*Job item a*
Please rewrite the records as a JSON list of strings, one string per line with blank lines omitted, starting from the beginning of the records and ending with the line containing "nt Plan (QIP) to Ontario Health.", that line included. Leave the pictures out of the list.

*Text under study*
Posted on 04/12/2022 2:53:26 AM PDT by Kaslin

It was in this month, one hundred and fifty-seven years ago, that the Civil War ended. I have seen afficionados of both sides lament what happened, while they might argue over who was right, and what was lost.

I am not an aficionado of the Lost Cause Theory. While some defenders of Dixie claim the issue was states’ rights, the chief underlying cause of the war was slavery. In his "Cornerstone Speech" of March 21, 1861, Confederate VP Alexander H. Stephens' stated bluntly that slavery was the very foundation of Southern society. Four states: Mississippi, Texas, Georgia, and South Carolina, even listed slavery among their reasons for leaving.

Four states went further. Texas, Mississippi, Georgia and South Carolina all issued additional documents, usually referred to as the “Declarations of Causes"…

Two major themes emerge in these documents: slavery and states' rights. All four states strongly defend slavery while making varying claims related to states' rights. -- Battlefields.org

The usual reply is that the South rejected the proposed Corwin Amendment which would have protected slavery in the south, hence the issue was states’ rights.

(Transcribed page contents)

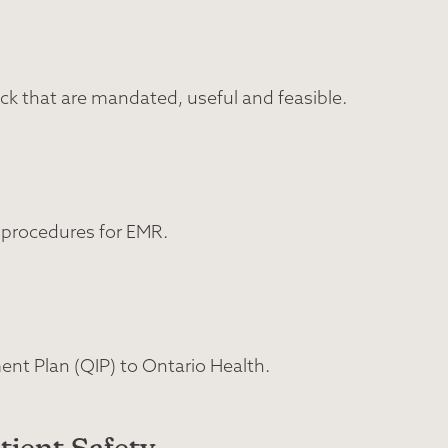
ck that are mandated, useful and feasible.
 procedures for EMR.
nt Plan (QIP) to Ontario Health.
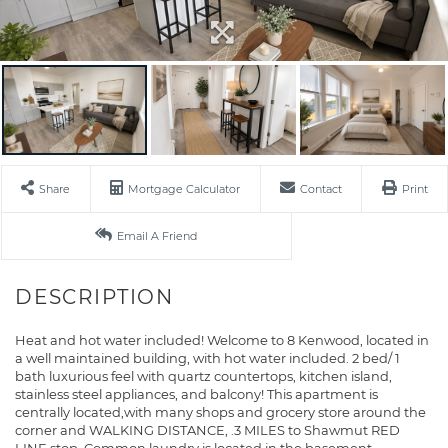
Share
Mortgage Calculator
Contact
Print
Email A Friend
Heat and hot water included! Welcome to 8 Kenwood, located in
a well maintained building, with hot water included. 2 bed/ 1
bath luxurious feel with quartz countertops, kitchen island,
stainless steel appliances, and balcony! This apartment is
centrally located,with many shops and grocery store around the
corner and WALKING DISTANCE, .3 MILES to Shawmut RED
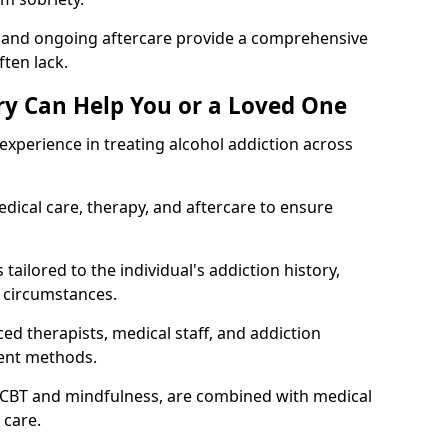
, and ongoing aftercare provide a comprehensive
ten lack.
y Can Help You or a Loved One
xperience in treating alcohol addiction across
ical care, therapy, and aftercare to ensure
tailored to the individual's addiction history,
 circumstances.
ed therapists, medical staff, and addiction
ment methods.
 CBT and mindfulness, are combined with medical
 care.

*Job item b*
Answer these from the Civil War post:
(i) On what date did Alexander H. Stephens give his "Cornerstone Speech"?
(ii) What two major themes emerge in the "Declarations of Causes"?
(iii) Which proposed amendment would have protected slavery in the South?

*Reply a*
[
  "ck that are mandated, useful and feasible.",
  " procedures for EMR.",
  "nt Plan (QIP) to Ontario Health."
]

*Reply b*
(i) March 21, 1861
(ii) Slavery and states' rights
(iii) The Corwin Amendment